Weitere Berichte bringen nunmehr auch die FAZ vom 25.03.2008 im Internet (Matthias Grünzing)
unter der Überschrift: "Wer schützt Nietzsches Grab?"

sowie die Süddeutsche Zeitung vom 26.03.2008 im Internet
Auch SPIEGEL Online (Holger Dambeck) hat das Thema nun aufgegriffen unter dem sinnigen Titel: "Also sprach der Baggerfahrer" unter natürlich mit der typischen SPIEGEL-Pointe, dass Nietzsche die Bagger wohl willkommen geheißen hätte ...

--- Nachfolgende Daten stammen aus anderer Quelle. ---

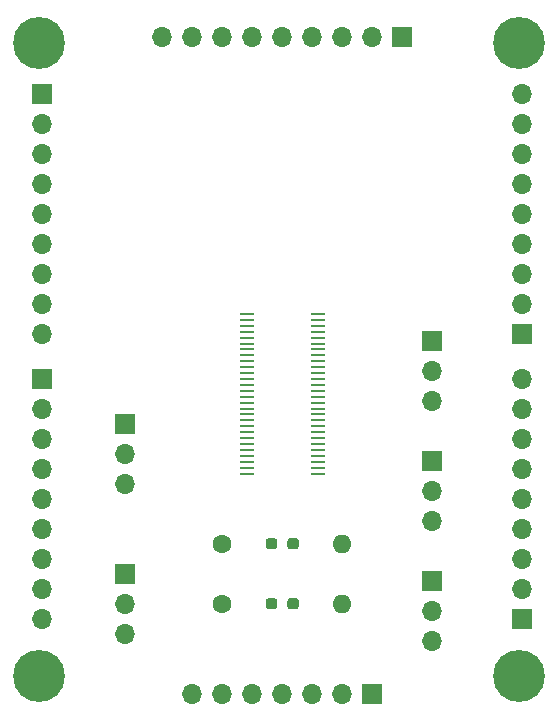
<source format=gbr>
%TF.GenerationSoftware,KiCad,Pcbnew,5.1.10*%
%TF.CreationDate,2021-09-02T21:39:33+02:00*%
%TF.ProjectId,pca9505-breakout.noqfn,70636139-3530-4352-9d62-7265616b6f75,rev?*%
%TF.SameCoordinates,Original*%
%TF.FileFunction,Soldermask,Top*%
%TF.FilePolarity,Negative*%
%FSLAX46Y46*%
G04 Gerber Fmt 4.6, Leading zero omitted, Abs format (unit mm)*
G04 Created by KiCad (PCBNEW 5.1.10) date 2021-09-02 21:39:33*
%MOMM*%
%LPD*%
G01*
G04 APERTURE LIST*
%ADD10O,1.700000X1.700000*%
%ADD11R,1.700000X1.700000*%
%ADD12C,4.400000*%
%ADD13C,0.700000*%
%ADD14R,1.200000X0.280000*%
%ADD15O,1.600000X1.600000*%
%ADD16C,1.600000*%
G04 APERTURE END LIST*
D10*
%TO.C,J5*%
X195580000Y-68580000D03*
X195580000Y-71120000D03*
X195580000Y-73660000D03*
X195580000Y-76200000D03*
X195580000Y-78740000D03*
X195580000Y-81280000D03*
X195580000Y-83820000D03*
X195580000Y-86360000D03*
D11*
X195580000Y-88900000D03*
%TD*%
D10*
%TO.C,J4*%
X195580000Y-92710000D03*
X195580000Y-95250000D03*
X195580000Y-97790000D03*
X195580000Y-100330000D03*
X195580000Y-102870000D03*
X195580000Y-105410000D03*
X195580000Y-107950000D03*
X195580000Y-110490000D03*
D11*
X195580000Y-113030000D03*
%TD*%
D10*
%TO.C,J6*%
X165100000Y-63754000D03*
X167640000Y-63754000D03*
X170180000Y-63754000D03*
X172720000Y-63754000D03*
X175260000Y-63754000D03*
X177800000Y-63754000D03*
X180340000Y-63754000D03*
X182880000Y-63754000D03*
D11*
X185420000Y-63754000D03*
%TD*%
D10*
%TO.C,J3*%
X154940000Y-113030000D03*
X154940000Y-110490000D03*
X154940000Y-107950000D03*
X154940000Y-105410000D03*
X154940000Y-102870000D03*
X154940000Y-100330000D03*
X154940000Y-97790000D03*
X154940000Y-95250000D03*
D11*
X154940000Y-92710000D03*
%TD*%
D10*
%TO.C,J2*%
X154940000Y-88900000D03*
X154940000Y-86360000D03*
X154940000Y-83820000D03*
X154940000Y-81280000D03*
X154940000Y-78740000D03*
X154940000Y-76200000D03*
X154940000Y-73660000D03*
X154940000Y-71120000D03*
D11*
X154940000Y-68580000D03*
%TD*%
D12*
%TO.C,H3*%
X195326000Y-64262000D03*
D13*
X196976000Y-64262000D03*
X196492726Y-65428726D03*
X195326000Y-65912000D03*
X194159274Y-65428726D03*
X193676000Y-64262000D03*
X194159274Y-63095274D03*
X195326000Y-62612000D03*
X196492726Y-63095274D03*
%TD*%
D12*
%TO.C,H4*%
X195326000Y-117856000D03*
D13*
X196976000Y-117856000D03*
X196492726Y-119022726D03*
X195326000Y-119506000D03*
X194159274Y-119022726D03*
X193676000Y-117856000D03*
X194159274Y-116689274D03*
X195326000Y-116206000D03*
X196492726Y-116689274D03*
%TD*%
D12*
%TO.C,H1*%
X154686000Y-64262000D03*
D13*
X156336000Y-64262000D03*
X155852726Y-65428726D03*
X154686000Y-65912000D03*
X153519274Y-65428726D03*
X153036000Y-64262000D03*
X153519274Y-63095274D03*
X154686000Y-62612000D03*
X155852726Y-63095274D03*
%TD*%
D12*
%TO.C,H2*%
X154686000Y-117856000D03*
D13*
X156336000Y-117856000D03*
X155852726Y-119022726D03*
X154686000Y-119506000D03*
X153519274Y-119022726D03*
X153036000Y-117856000D03*
X153519274Y-116689274D03*
X154686000Y-116206000D03*
X155852726Y-116689274D03*
%TD*%
D14*
%TO.C,U1*%
X172260000Y-100730000D03*
X178260000Y-100730000D03*
X172260000Y-100230000D03*
X178260000Y-100230000D03*
X172260000Y-99730000D03*
X178260000Y-99730000D03*
X172260000Y-99230000D03*
X178260000Y-99230000D03*
X172260000Y-98730000D03*
X178260000Y-98730000D03*
X172260000Y-98230000D03*
X178260000Y-98230000D03*
X172260000Y-97730000D03*
X178260000Y-97730000D03*
X172260000Y-97230000D03*
X178260000Y-97230000D03*
X172260000Y-96730000D03*
X178260000Y-96730000D03*
X172260000Y-96230000D03*
X178260000Y-96230000D03*
X172260000Y-95730000D03*
X178260000Y-95730000D03*
X172260000Y-95230000D03*
X178260000Y-95230000D03*
X172260000Y-94730000D03*
X178260000Y-94730000D03*
X172260000Y-94230000D03*
X178260000Y-94230000D03*
X172260000Y-93730000D03*
X178260000Y-93730000D03*
X172260000Y-93230000D03*
X178260000Y-93230000D03*
X172260000Y-92730000D03*
X178260000Y-92730000D03*
X172260000Y-92230000D03*
X178260000Y-92230000D03*
X172260000Y-91730000D03*
X178260000Y-91730000D03*
X172260000Y-91230000D03*
X178260000Y-91230000D03*
X172260000Y-90730000D03*
X178260000Y-90730000D03*
X172260000Y-90230000D03*
X178260000Y-90230000D03*
X172260000Y-89730000D03*
X178260000Y-89730000D03*
X172260000Y-89230000D03*
X178260000Y-89230000D03*
X172260000Y-88730000D03*
X178260000Y-88730000D03*
X172260000Y-88230000D03*
X178260000Y-88230000D03*
X172260000Y-87730000D03*
X178260000Y-87730000D03*
X172260000Y-87230000D03*
X178260000Y-87230000D03*
%TD*%
%TO.C,R2b1*%
G36*
G01*
X175685000Y-106917500D02*
X175685000Y-106442500D01*
G75*
G02*
X175922500Y-106205000I237500J0D01*
G01*
X176422500Y-106205000D01*
G75*
G02*
X176660000Y-106442500I0J-237500D01*
G01*
X176660000Y-106917500D01*
G75*
G02*
X176422500Y-107155000I-237500J0D01*
G01*
X175922500Y-107155000D01*
G75*
G02*
X175685000Y-106917500I0J237500D01*
G01*
G37*
G36*
G01*
X173860000Y-106917500D02*
X173860000Y-106442500D01*
G75*
G02*
X174097500Y-106205000I237500J0D01*
G01*
X174597500Y-106205000D01*
G75*
G02*
X174835000Y-106442500I0J-237500D01*
G01*
X174835000Y-106917500D01*
G75*
G02*
X174597500Y-107155000I-237500J0D01*
G01*
X174097500Y-107155000D01*
G75*
G02*
X173860000Y-106917500I0J237500D01*
G01*
G37*
%TD*%
D15*
%TO.C,R2 1k6*%
X180340000Y-106680000D03*
D16*
X170180000Y-106680000D03*
%TD*%
%TO.C,R1b1*%
G36*
G01*
X175685000Y-111997500D02*
X175685000Y-111522500D01*
G75*
G02*
X175922500Y-111285000I237500J0D01*
G01*
X176422500Y-111285000D01*
G75*
G02*
X176660000Y-111522500I0J-237500D01*
G01*
X176660000Y-111997500D01*
G75*
G02*
X176422500Y-112235000I-237500J0D01*
G01*
X175922500Y-112235000D01*
G75*
G02*
X175685000Y-111997500I0J237500D01*
G01*
G37*
G36*
G01*
X173860000Y-111997500D02*
X173860000Y-111522500D01*
G75*
G02*
X174097500Y-111285000I237500J0D01*
G01*
X174597500Y-111285000D01*
G75*
G02*
X174835000Y-111522500I0J-237500D01*
G01*
X174835000Y-111997500D01*
G75*
G02*
X174597500Y-112235000I-237500J0D01*
G01*
X174097500Y-112235000D01*
G75*
G02*
X173860000Y-111997500I0J237500D01*
G01*
G37*
%TD*%
D15*
%TO.C,R1 1k6*%
X180340000Y-111760000D03*
D16*
X170180000Y-111760000D03*
%TD*%
D10*
%TO.C,JP5*%
X187960000Y-114935000D03*
X187960000Y-112395000D03*
D11*
X187960000Y-109855000D03*
%TD*%
D10*
%TO.C,JP4*%
X161925000Y-114300000D03*
X161925000Y-111760000D03*
D11*
X161925000Y-109220000D03*
%TD*%
D10*
%TO.C,JP3*%
X161925000Y-101600000D03*
X161925000Y-99060000D03*
D11*
X161925000Y-96520000D03*
%TD*%
D10*
%TO.C,JP2*%
X187960000Y-94615000D03*
X187960000Y-92075000D03*
D11*
X187960000Y-89535000D03*
%TD*%
D10*
%TO.C,JP1*%
X187960000Y-104775000D03*
X187960000Y-102235000D03*
D11*
X187960000Y-99695000D03*
%TD*%
D10*
%TO.C,J1*%
X167640000Y-119380000D03*
X170180000Y-119380000D03*
X172720000Y-119380000D03*
X175260000Y-119380000D03*
X177800000Y-119380000D03*
X180340000Y-119380000D03*
D11*
X182880000Y-119380000D03*
%TD*%
M02*

</source>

Nietzsche-Stätten müssen doch nicht weichen

Wie die österreichische Zeitung Der Standard als erste am 04.04.2008 via Internet meldet, werden die Nietzsche-Stätten in Röcken nun doch nicht abgeräumt:

Kohle-Abbau in Sachsen-Anhalt ad acta gelegt - Geburtshaus und Grab des Philosophen bleiben erhalten
Röcken/Magdeburg - Geburtshaus, Taufkirche und Grab des Philosophen Friedrich Nietzsche (1844-1900) in Röcken bleiben erhalten und müssen nicht der Braunkohle weichen. Die Mitteldeutsche Braunkohlengesellschaft Mibrag habe ihre Überlegungen, in dem Ort im südlichen Sachsen-Anhalt Kohle abzubauen, aus wirtschaftlichen Gründen ad acta gelegt, teilte Sachsen-Anhalts Wirtschaftsminister Reiner Haseloff am Freitag in Magdeburg mit. "Das ist eine gute Entscheidung", sagte er nach Ministeriumsangaben.

Auch SPIEGEL Online berichtet dann am 7.4. über die neue Wendung: "Nietzsche wird nicht verkohlt. Also sprach der Bergbau-Manager: Das Geburtshaus und die Grabstätte des Philosophen Friedrich Nietzsche im sachsen-anhaltischen Röcken bleiben erhalten."



Gefahr für Nietzsches Kirchturm
Meldung MZ-WEB vom 05.03.2014

Risse im Kirchturm in Röcken fordern Maßnahmen zur Stabilisierung. Die Kosten werden mit 64 000 Euro angesetzt, wovon 16 000 Euro durch Spenden erschlossen werden müssen. Bekanntheit erlangte das Bauwerk durch seine Verbindung zu Friedrich Nietzsche.